Legislation to strengthen rescissions has historically enjoyed bipartisan support. Presidents Clinton, Bush, and Obama all endorsed it. So have the editorial boards of the Washington Post and the Wall Street Journal. In Congress, the legislative line-item veto has been historically championed by lawmakers ranging from conservative Reps. Paul Ryan and Jeb Hensarling (R-TX), to blue dog Democrats like Rep. Jim Cooper (D-TN), to liberals like Sen. Patty Murray (D-WA).
Thus, the bipartisan Expedited Legislative Line-Item Veto and Rescissions Act easily passed the House in 2012 after being co-introduced by Budget Committee Chairman Paul Ryan (now the House Speaker) and ranking-Democrat Chris Van Hollen (now a Senator). Unfortunately, then-Senate majority leader Harry Reid refused to allow this popular bill to come to a Senate vote. Reid may have been swayed by former Senator Robert Byrd (D-WV) – a notorious champion of special-interest earmarks – who had once scorned the legislative line-item veto as a “lethal aggrandizement of the chief executive’s role in the legislative process,” adding, “I’ll stand here until my bones crumble under me, until I have no further breath left, if necessary, to oppose such a proposal.”

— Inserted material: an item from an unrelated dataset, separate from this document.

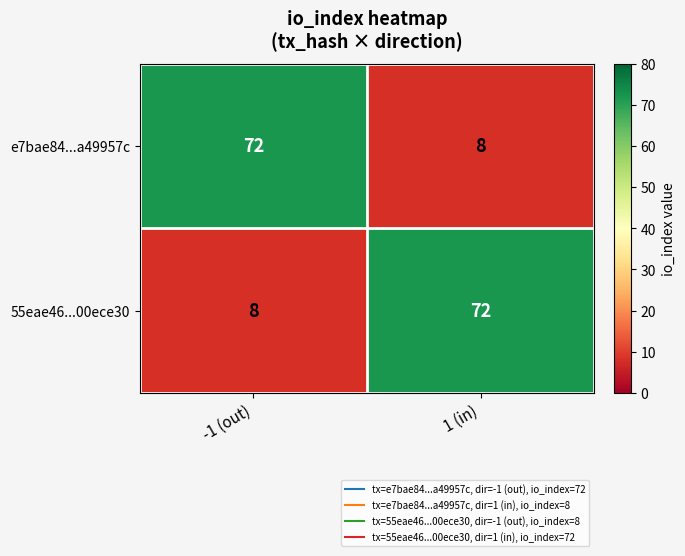

How many data points does each series have?

2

Yet asking Congress to re-vote on certain tax-and spending provisions is quite modest relative to the 44 states that provide their governors with line-item veto authority. Fun fact: Wisconsin allows its governors to strike individual words (including “not”), cross out letters to build new words and sentences, and replace large numbers with smaller ones.
The legislative line-item veto’s relative modesty may limit its savings, but there are reasons for optimism. Critics point out that most appropriations have historically resulted from careful, bipartisan negotiations between the House, Senate, and White House – so why would Congress suddenly agree to cancel many of these same negotiated provisions a few weeks later? However, the recent trend of appropriations committees unveiling large, unamendable omnibus appropriations bills may make rescissions more popular. The large majority of lawmakers who had been denied amendments would finally have an opportunity to trim spending levels or make changes without having to vote down the entire bill and risk a government shutdown.

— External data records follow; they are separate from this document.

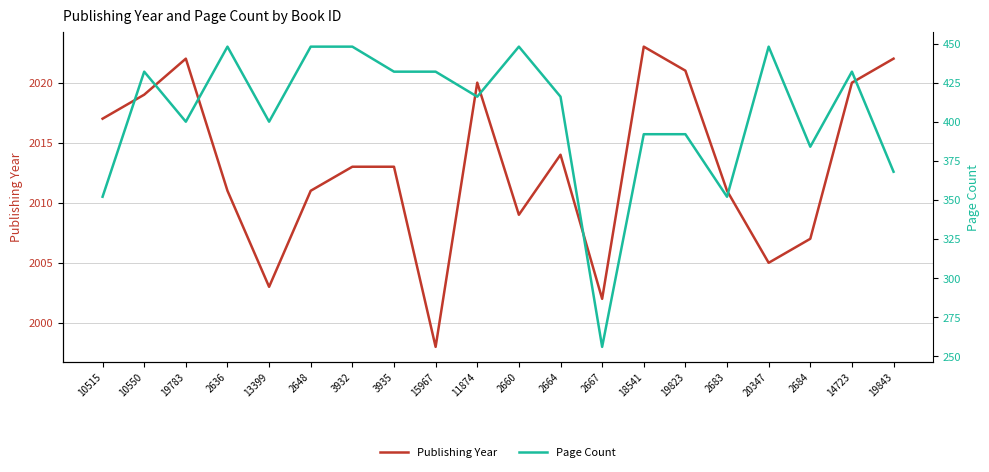

Does the chart have visible grid lines?

Yes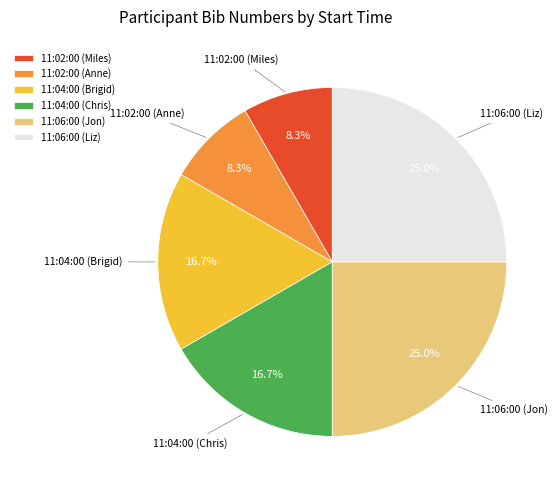

Is there a majority slice in this chart?

No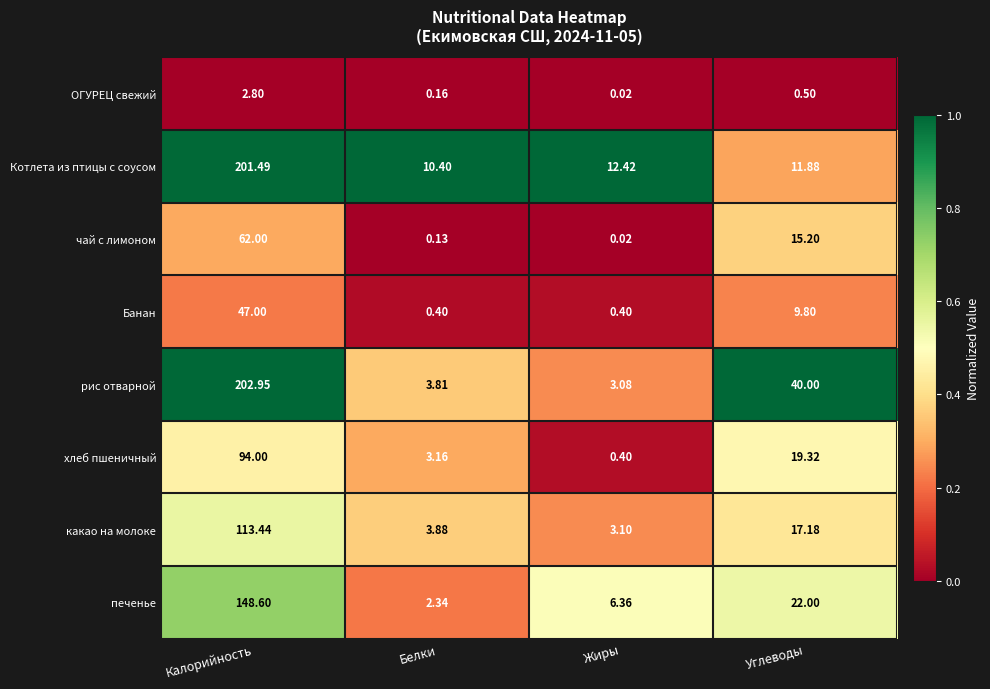

At which label does хлеб пшеничный reach its peak?

Калорийность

And even when the appropriations bills do reflect the will of Congress, a rescission request from the president could introduce new political pressures on lawmakers. One approach would target special-interest provisions that lawmakers had inserted quietly in hopes of avoiding a public backlash. Another approach could merge a large number of provisions – in a way that spreads the pain fairly across lawmakers – and then make a national case that deficit reduction is worth all sides enduring some pain. Either way, the bully pulpit would likely determine how successful a president uses this tool. One potential pitfall is a president using the threat of a rescission request as a weapon to win legislative concessions for more spending.

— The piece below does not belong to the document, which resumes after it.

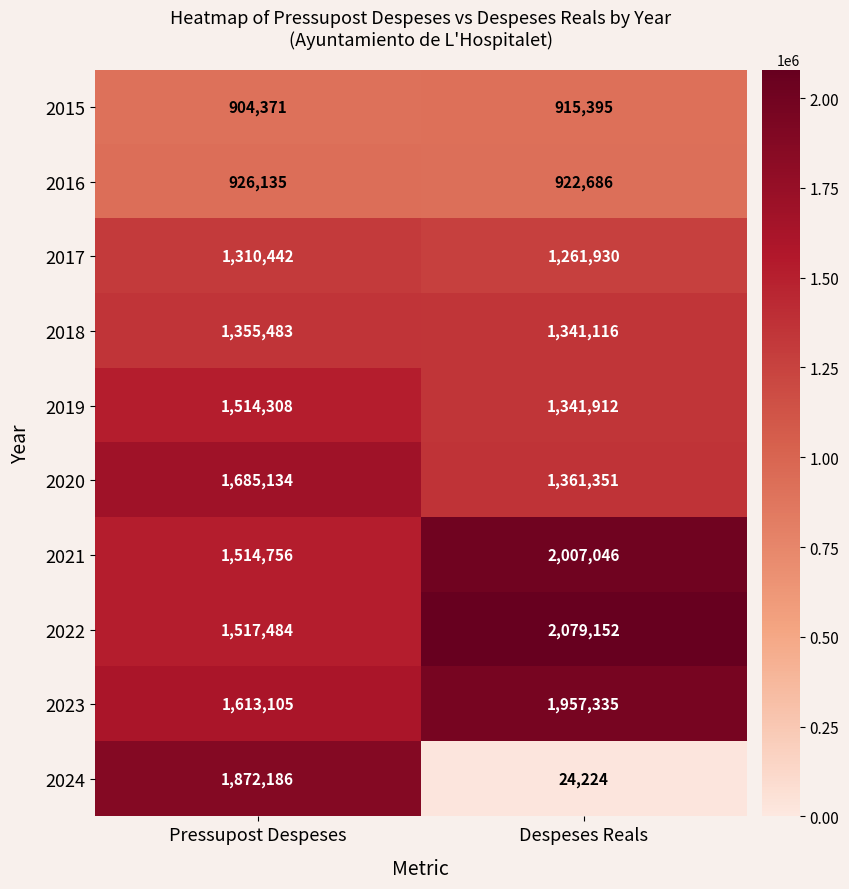

What is the difference between the maximum and minimum values in the 2021 series?

492290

Even if lawmakers do not pass these procedural changes, they can always give the president a de facto line-item veto through flexibility language in appropriations bills. Instead of appropriating $200 million for a provision, lawmakers could appropriate “an amount not exceeding $200 million,” which would allow the president to spend less than that amount.
President Trump has requested more tools to reduce wasteful spending. Much of Congress is on the record supporting constitutional bipartisan reform. Lawmakers should give presidents the legislative line-item veto.